→ **Provided material**:
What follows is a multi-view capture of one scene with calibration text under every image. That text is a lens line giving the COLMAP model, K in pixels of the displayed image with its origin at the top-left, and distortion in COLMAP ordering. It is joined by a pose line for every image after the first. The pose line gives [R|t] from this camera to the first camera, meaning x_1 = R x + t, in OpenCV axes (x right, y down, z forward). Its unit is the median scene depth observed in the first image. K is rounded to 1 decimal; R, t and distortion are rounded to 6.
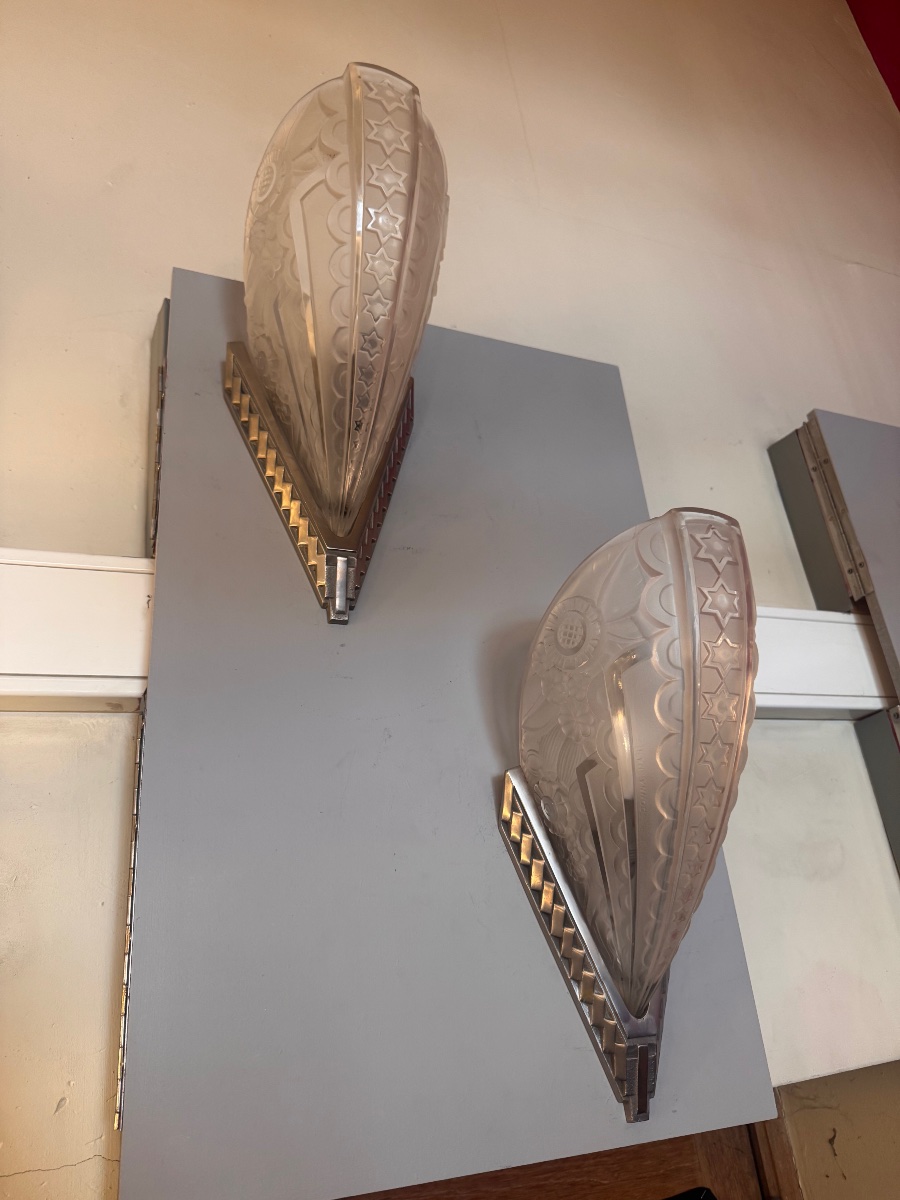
lens RADIAL K [[850.9, 0, 494.6], [0, 850.9, 603.2], [0, 0, 1]] dist [-0.005686, -0.001163]
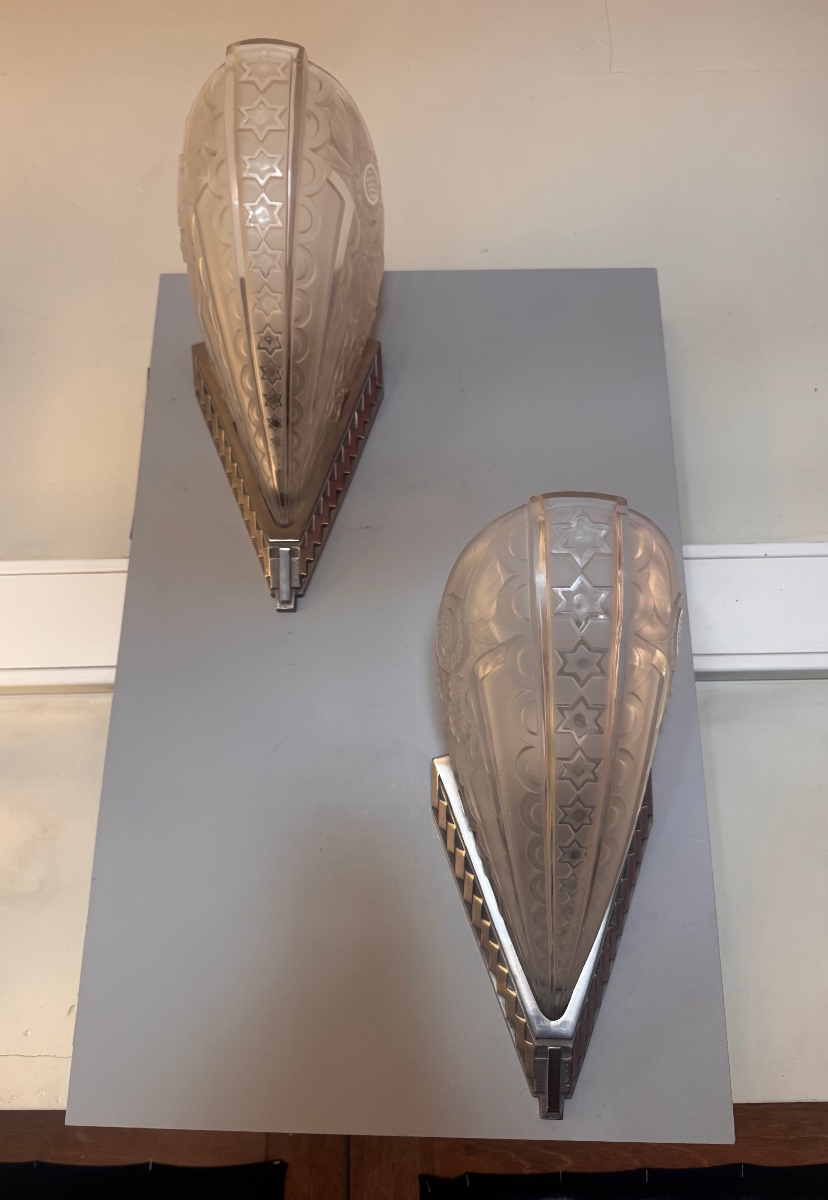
lens RADIAL K [[869.7, 0, 414.0], [0, 869.7, 600.0], [0, 0, 1]] dist [-0.003380, -0.007608]
pose [[0.905941, -0.023299, -0.422762, 0.430939], [0.080866, 0.989626, 0.118749, -0.109622], [0.415610, -0.141767, 0.898427, 0.105857]]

→ **What you will do**: An exact reproduction of the material is needed, without its images.

→ **Solved problem**:
What follows is a multi-view capture of one scene with calibration text under every image. That text is a lens line giving the COLMAP model, K in pixels of the displayed image with its origin at the top-left, and distortion in COLMAP ordering. It is joined by a pose line for every image after the first. The pose line gives [R|t] from this camera to the first camera, meaning x_1 = R x + t, in OpenCV axes (x right, y down, z forward). Its unit is the median scene depth observed in the first image. K is rounded to 1 decimal; R, t and distortion are rounded to 6.
lens RADIAL K [[850.9, 0, 494.6], [0, 850.9, 603.2], [0, 0, 1]] dist [-0.005686, -0.001163]
lens RADIAL K [[869.7, 0, 414.0], [0, 869.7, 600.0], [0, 0, 1]] dist [-0.003380, -0.007608]
pose [[0.905941, -0.023299, -0.422762, 0.430939], [0.080866, 0.989626, 0.118749, -0.109622], [0.415610, -0.141767, 0.898427, 0.105857]]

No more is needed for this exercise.